Programming Language Design in Extensions
After reading the RISC-V instruction set reference I wished for a programming language with a similar design.
What I mean by this is a programming language designed with a 'base' set of functionality, along with a series of 'extensions', and perhaps layers, of functionality that can be added.
This post tries to explore this idea a bit. Note that this is not novel- clearly RISC-V and other ISAs are doing this, and languages like Ivory use an effect system that seems to achieve a similar result. What I would like to see would be something like C or Zig designed this way.
The base level of a language would include something like functions with primitive types (u8, s16, f32, f64, etc), arithmetic, assignment, bit shifts, and bitwise operations. Already there are some considerations to note, such as integer overflow. I think the play here would be to either make these situations well defined, make sure the programmer can detect them, or provide a runtime that has options to trap them. I would prefer the first so that the language is always fully defined, but I realize that some things are left to the platform in case the underlying ISA doesn't handle them the same way, or additional instructions have to be emitted to ensure something. I would prefer determinism here over performance.
The base language may also include basic types like enums and structs, and perhaps tagged unions. I suspect it would be better to omit untagged unions to avoid memory weirdness like reading trap floating point values, but perhaps this is not necessary to restrict if you can ensure that these structures only include a small number of types.
Going even further, perhaps the base language should omit floating point entirely and only allow integer types.
Note that this does not include global variable access, allocation, or pointers. I think that these would not be available in the base language, although I'm not positive. Its possible that for a language like Zig, some pointer types would be available and not others: slices and Zig pointers, but not raw pointers and maybe not sentinal pointers for example.
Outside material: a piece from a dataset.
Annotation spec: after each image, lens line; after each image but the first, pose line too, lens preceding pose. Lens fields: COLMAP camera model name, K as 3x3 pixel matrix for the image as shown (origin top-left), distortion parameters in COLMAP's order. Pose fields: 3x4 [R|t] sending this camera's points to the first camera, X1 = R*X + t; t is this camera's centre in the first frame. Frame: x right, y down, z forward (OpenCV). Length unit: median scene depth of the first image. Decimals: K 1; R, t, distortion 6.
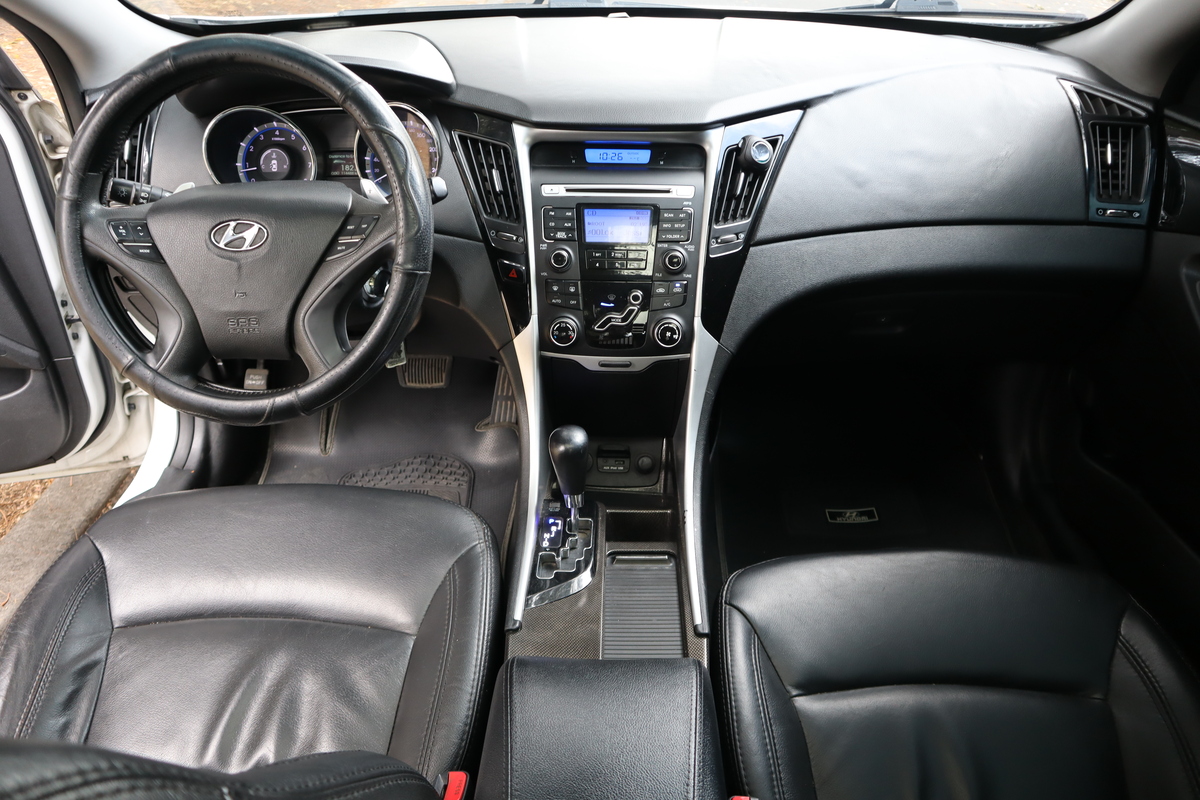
lens RADIAL K [[848.1, 0, 600.0], [0, 848.1, 400.0], [0, 0, 1]] dist [-0.140597, 0.127389]
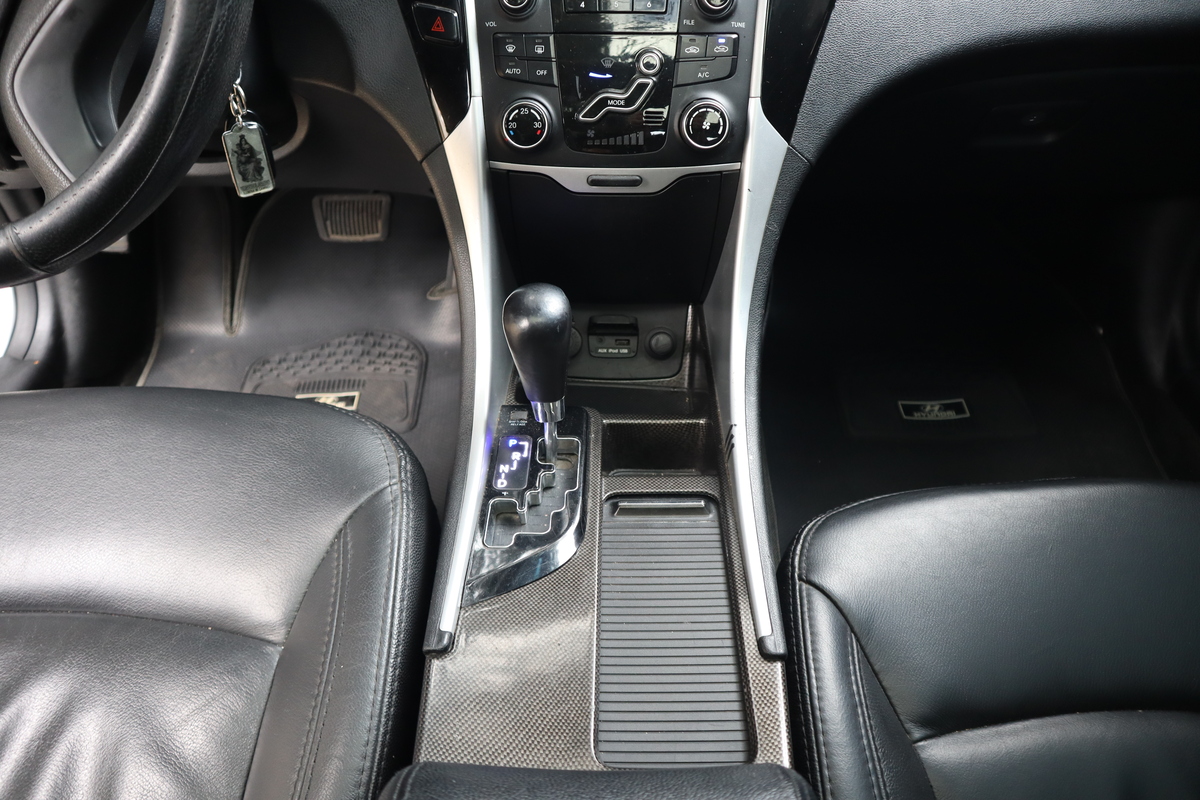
lens RADIAL K [[848.1, 0, 600.0], [0, 848.1, 400.0], [0, 0, 1]] dist [-0.140597, 0.127389]
pose [[0.999952, -0.009801, 0.000870, 0.005567], [0.009550, 0.988025, 0.154001, 0.018992], [-0.002369, -0.153985, 0.988070, 0.401063]]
I imagine that all code would be in the base language, and the programmer could try to fit as much code in this layer as possible. Perhaps files or functions could be annotated to indicate that they do not use extensions, and the compiler could statically check this.
Its possible that such strict contraints could lead to better code generation, as the compiler could ensure that a range of situation does not occur, but I have not proof of this.
There may need to be some other aspect to this, like 'extern' and section information to allow linking. I haven't thought that through at all.
Also, certain mechanisms like Zig's optional and error systems seem like they could be part of the base language. I'm not sure I see much value in omitting them except for perhaps ABI reasons.
There would have to be a large number of extensions, and I imagine a "full" extension that covers all language features. Examples of extensions could include:
1. Floating point numbers, if not in the base language. 2. Global variables access. 3. Pointers, especially splitting out raw pointers or pointer casts from the base language. 4. Allocation. 5. I/O, perhaps broken down more finely, although it seems hard to classify without a language mechanism like an effect system. 7. For Zig, comptime. This would be forbidden from the base language to ensure that programs written specifically for this base language remain simple and reviewable. For C, this would be the preprocessor. 9. Inline assembly, FFI, ect. 10. More complex types like untagged unions and packed structs may need to be in an extension.
Clearly I haven't thought this through all the way, but the idea does come from a experience. When I write embedded systems code I wish I could express more restrictions then I am able to- I want to be able to say that no part of a codebase, or a module, including the use of libraries, makes use of a certain concept. Currently I have no way to do this except by inspection.
I would also love to have a language where the definitions, like C header files, cannot use complex syntax. Perhaps this includes restricting nested definitions, anonymous definitions, preprocessor use, etc so that its simple to write a parser for the language and extract definitions from source. There is an effort to make extracting type information simpler for C binaries called CTF
There are some other options besides language design that might help here- 'house rules' extensions to the compiler or an analysis stage that ties in which checks certain conditions, or a compiler that allows the user to track its actions (Jai seems to have this?). However, the RISC-V strategy seems like a nice, formalized way to get this to happen.
Obviously this is all half baked, but I prefer to have thoughts down in blog posts then swimming in my head.